Northern Italy’s Emilia-Romagna region is home to Maranello, where Ferraris are designed, developed and built, so it’s no surprise the area is also home to some fantastic driving roads. The glass-smooth asphalt ahead of me swoops like a roller coaster, winding its way through woods and fields, up and down hills—a perfect venue to test the new 458 Spider.
With no cars behind me, I stop in the middle of the road. Keeping my foot on the brake, I flick the steering wheel-mounted manettino to Race mode, press the Launch Control button in the center console and floor the throttle. The 4.5-liter V8 revs to around 3,500 rpm and hangs there. I then sidestep the brake.
A split-second of silence is followed by a bellow from the engine and a screech from the rear tires. The Spider leaps forward, its V8 engine pulling ferociously all the way to 9,000 rpm. The gearbox automatically upshifts into second and the V8 continues its urgent bellow with no apparent interruption.
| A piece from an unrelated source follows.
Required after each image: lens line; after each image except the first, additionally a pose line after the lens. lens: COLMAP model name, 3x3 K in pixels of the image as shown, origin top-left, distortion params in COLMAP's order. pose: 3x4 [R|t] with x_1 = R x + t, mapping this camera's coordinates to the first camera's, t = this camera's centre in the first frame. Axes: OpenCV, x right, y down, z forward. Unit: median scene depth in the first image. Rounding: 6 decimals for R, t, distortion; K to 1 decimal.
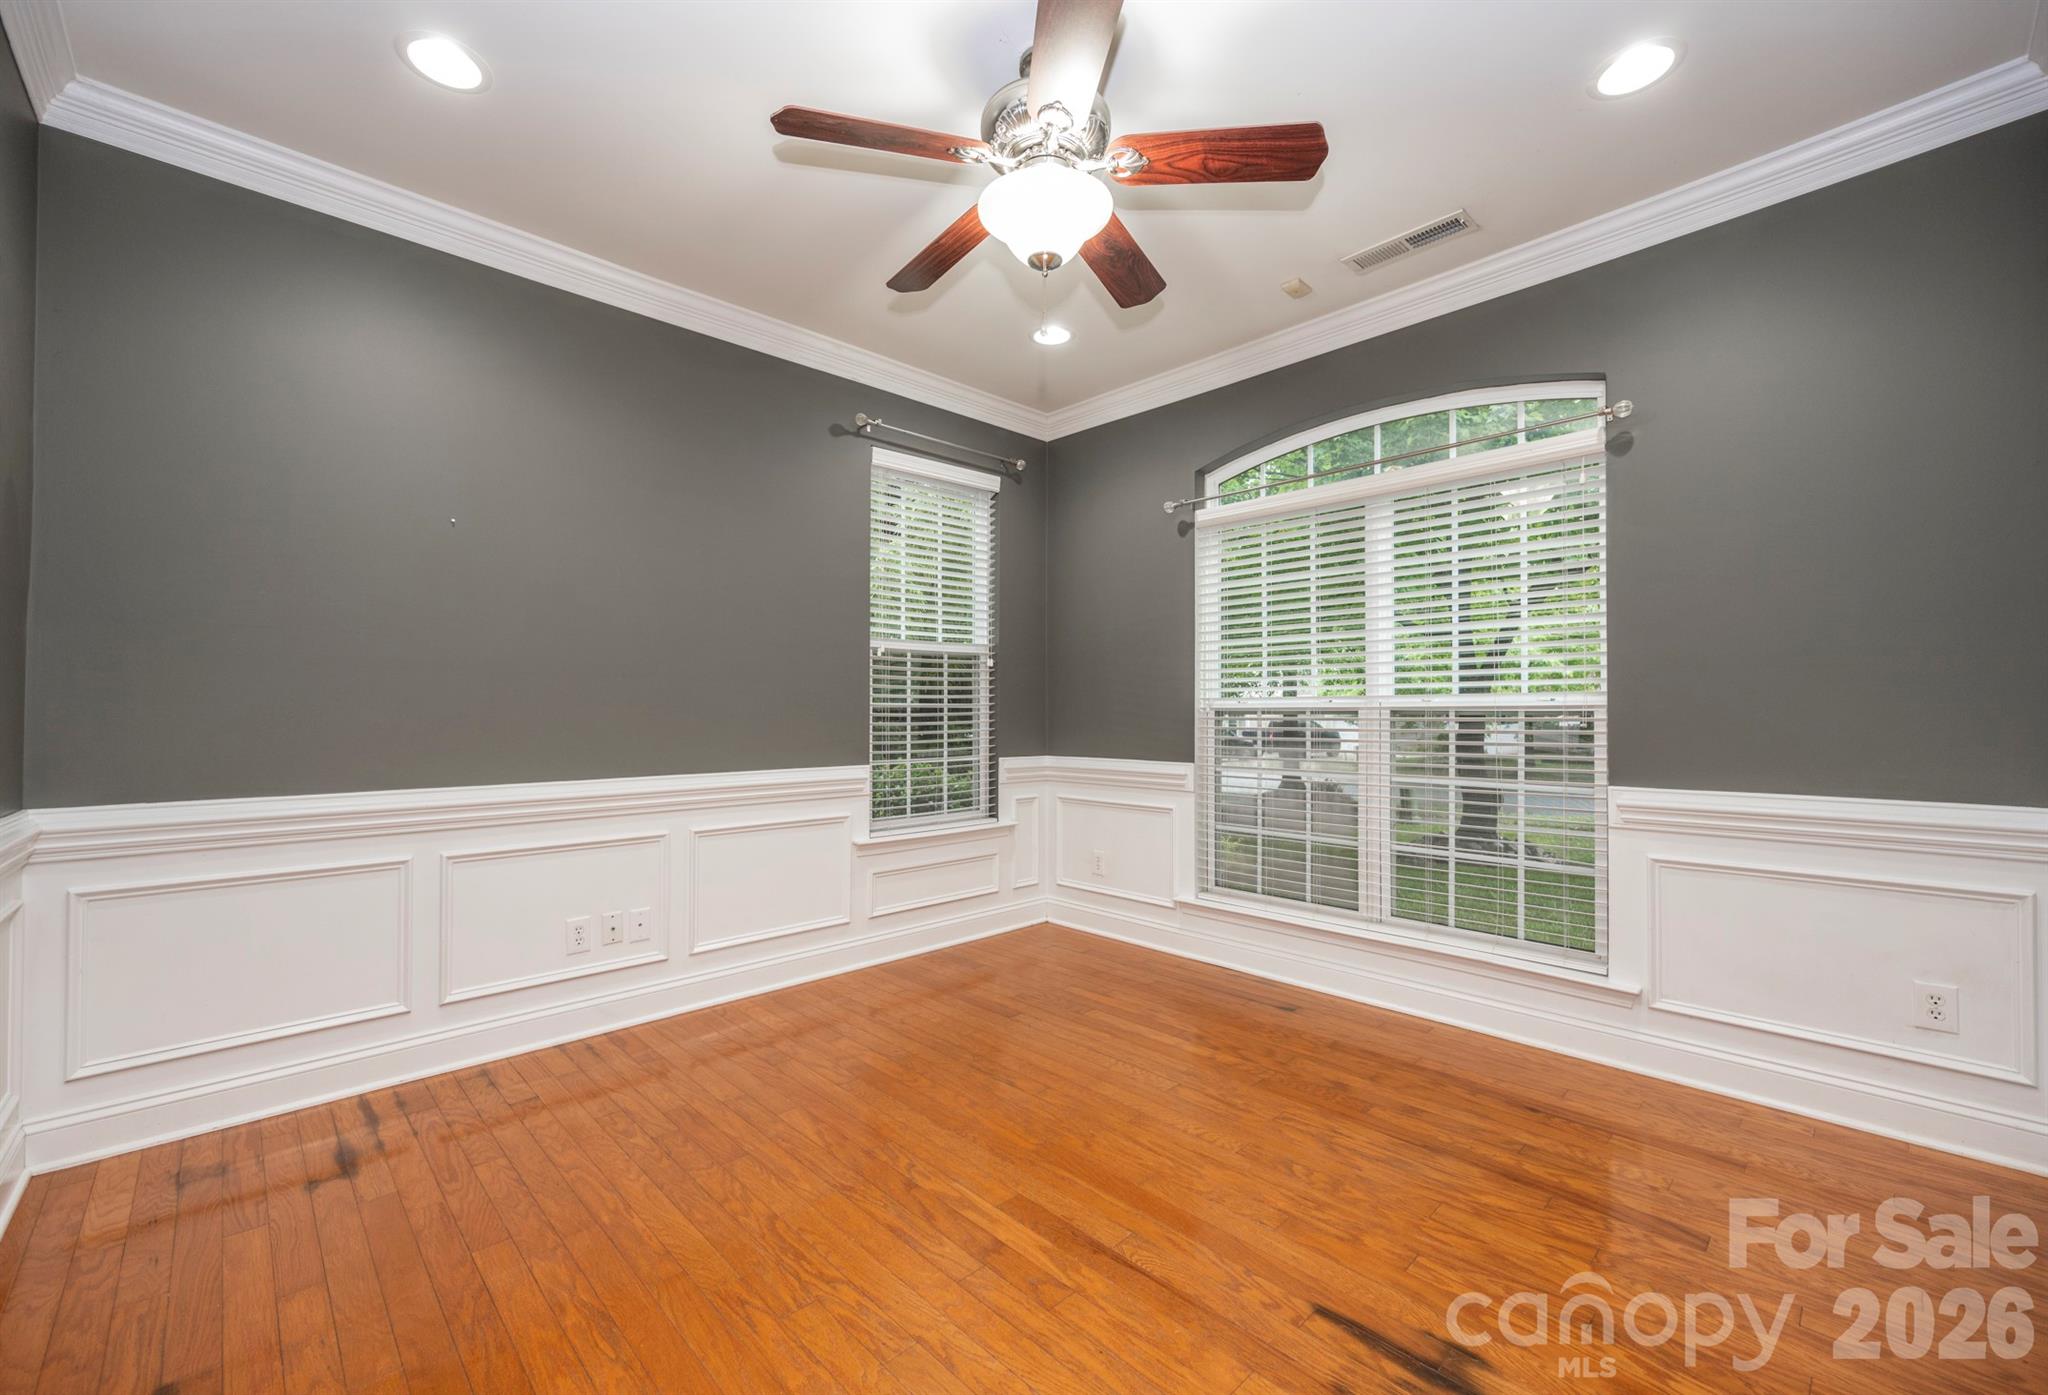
lens RADIAL K [[812.9, 0, 1019.0], [0, 812.9, 713.0], [0, 0, 1]] dist [0.009177, 0.000081]
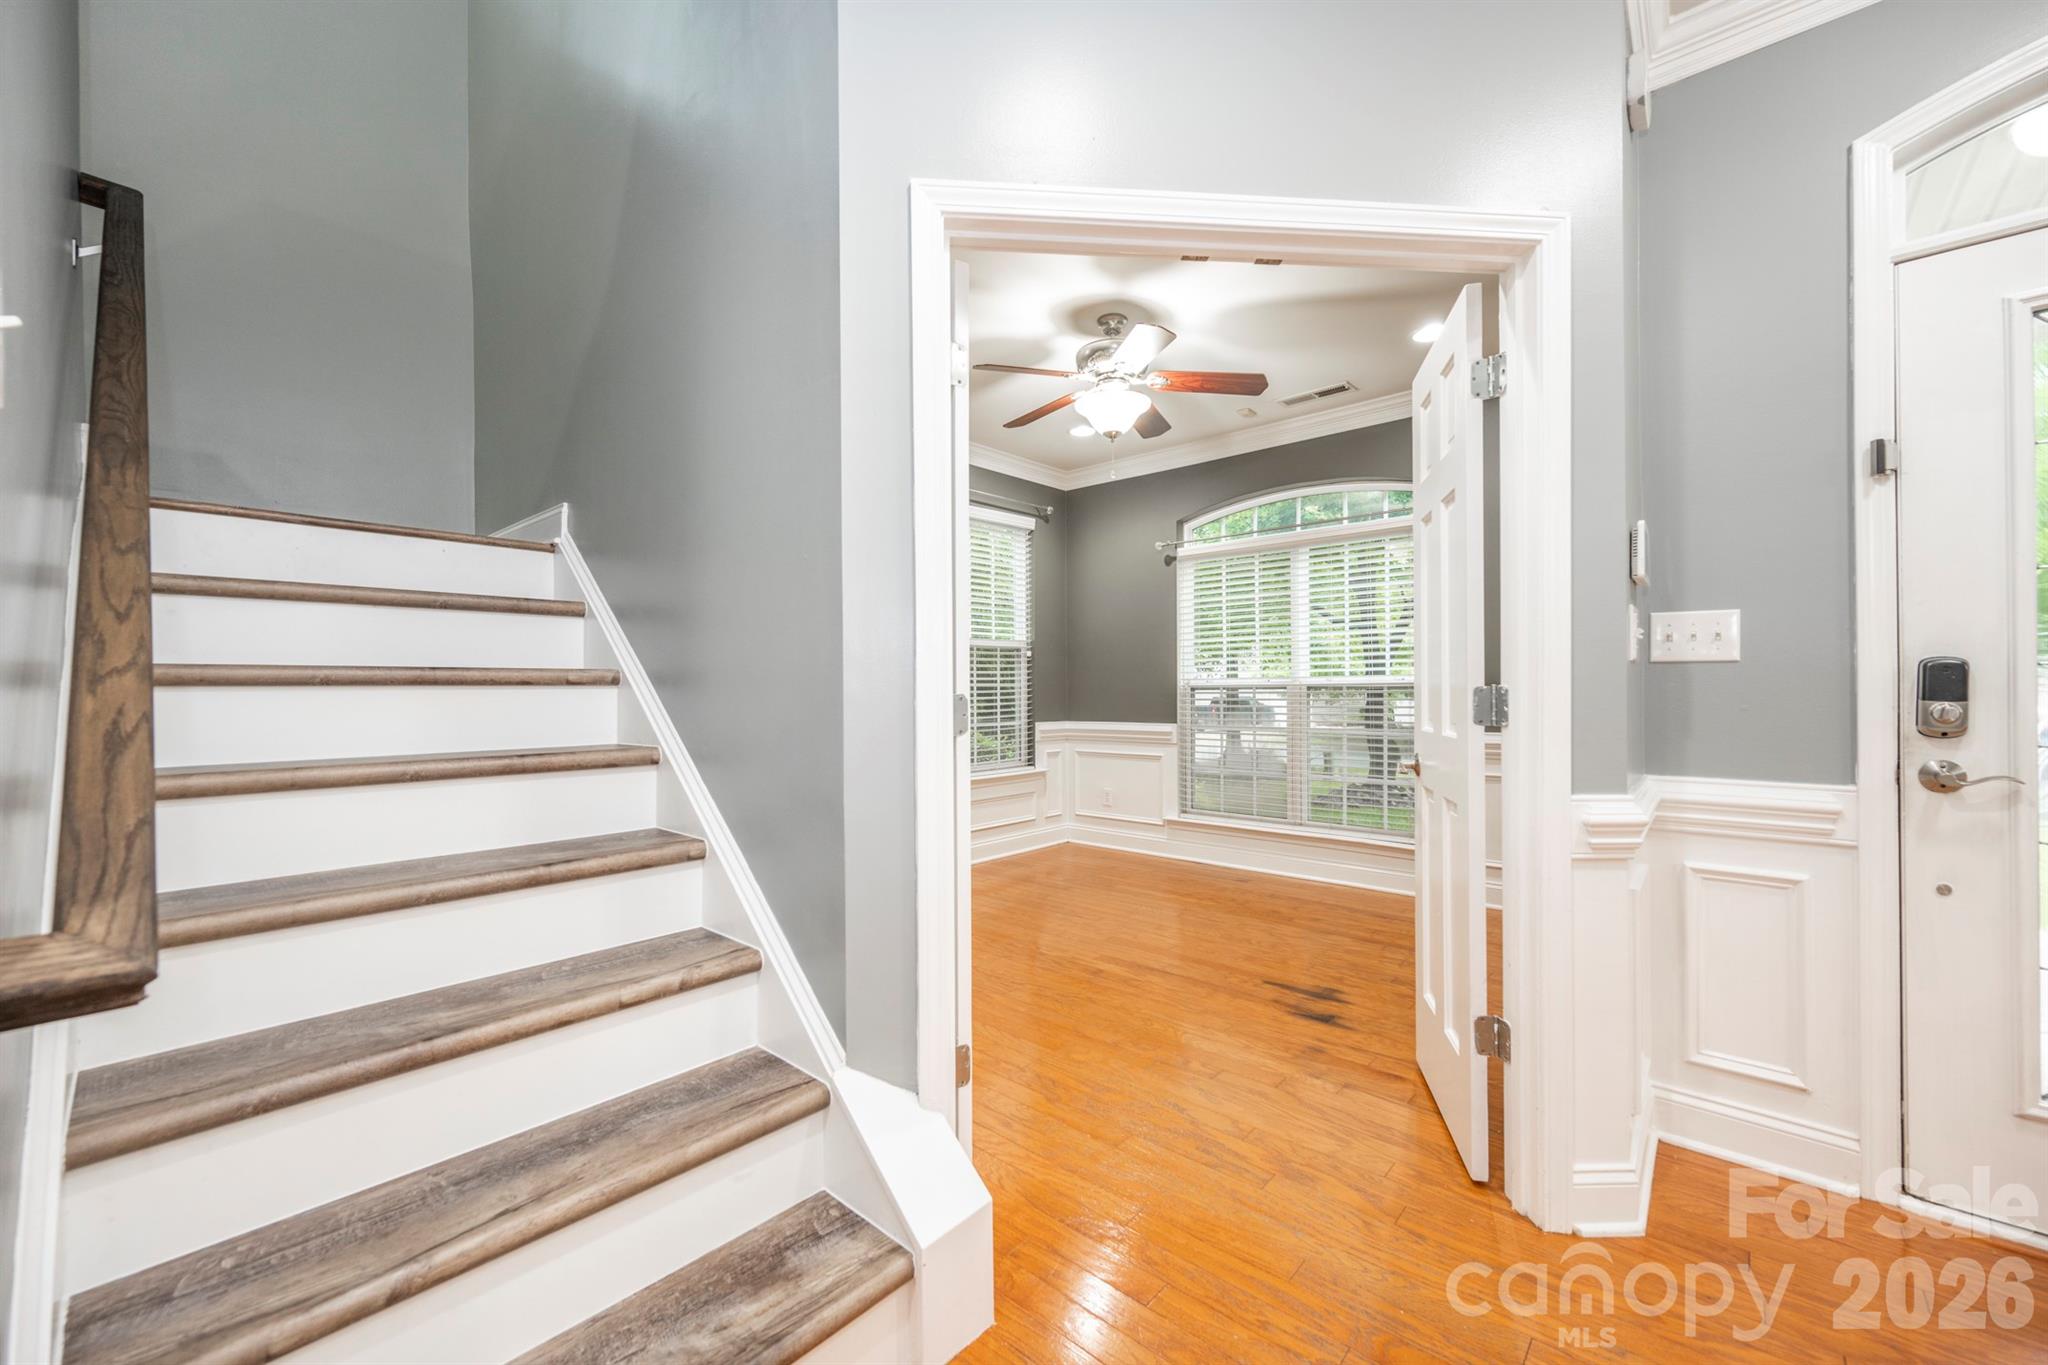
lens RADIAL K [[798.9, 0, 1026.1], [0, 798.9, 701.1], [0, 0, 1]] dist [-0.001535, -0.000125]
pose [[0.997123, -0.006788, 0.075498, -0.158013], [0.005827, 0.999899, 0.012946, 0.001099], [-0.075579, -0.012469, 0.997062, -0.391099]]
When the tachometer again hits 9,000 rpm, the process repeats. Then repeats again.
The Spider accelerates as strongly as its 570-hp specification would suggest, and the first corner arrives very quickly. Happily, the Ferrari’s massive carbon-ceramic brakes are more than up to the challenge of reining in all that speed. When I stand on the left pedal, the Spider slows so quickly it practically leaves me dangling from the seat belt. The brake pedal is firm and offers plenty of feel; it’s easy to get exactly the amount of braking I want.
In the meantime, I pull on the left-hand shift paddle a few times to drop back down through the gears. It’s such an intuitive action I barely think about it, but I am still rewarded at each seamless cog swap with a flurry of revs and a wicked cackle from the exhaust.
Things don’t go so smoothly when I turn into the corner, however. It’s been several months since I’ve driven a 458, and I’ve forgotten just how unlike a “normal” car Ferrari’s latest mid-engine V8 is—specifically, how it changes directions faster than anything I’ve driven this side of a go-kart. So when I turn the steering wheel perhaps an inch too far, I quickly find myself halfway into the opposite lane. I then lurch through the next few turns trying to refamiliarize myself with the extraordinarily fast steering and ultra-sensitive throttle response.
Once I’ve properly recalibrated my inputs to the Spider’s reactions, it all comes together. The precise, wonderfully weighted steering doesn’t offer an overabundance of information about what the front tires are doing, yet it only takes a few corners to trust the Spider’s front end implicitly, to appreciate the millimeter-by-millimeter correlation between turning the steering wheel and the car turning in response, and to have faith in the rubber’s apparently limitless grip.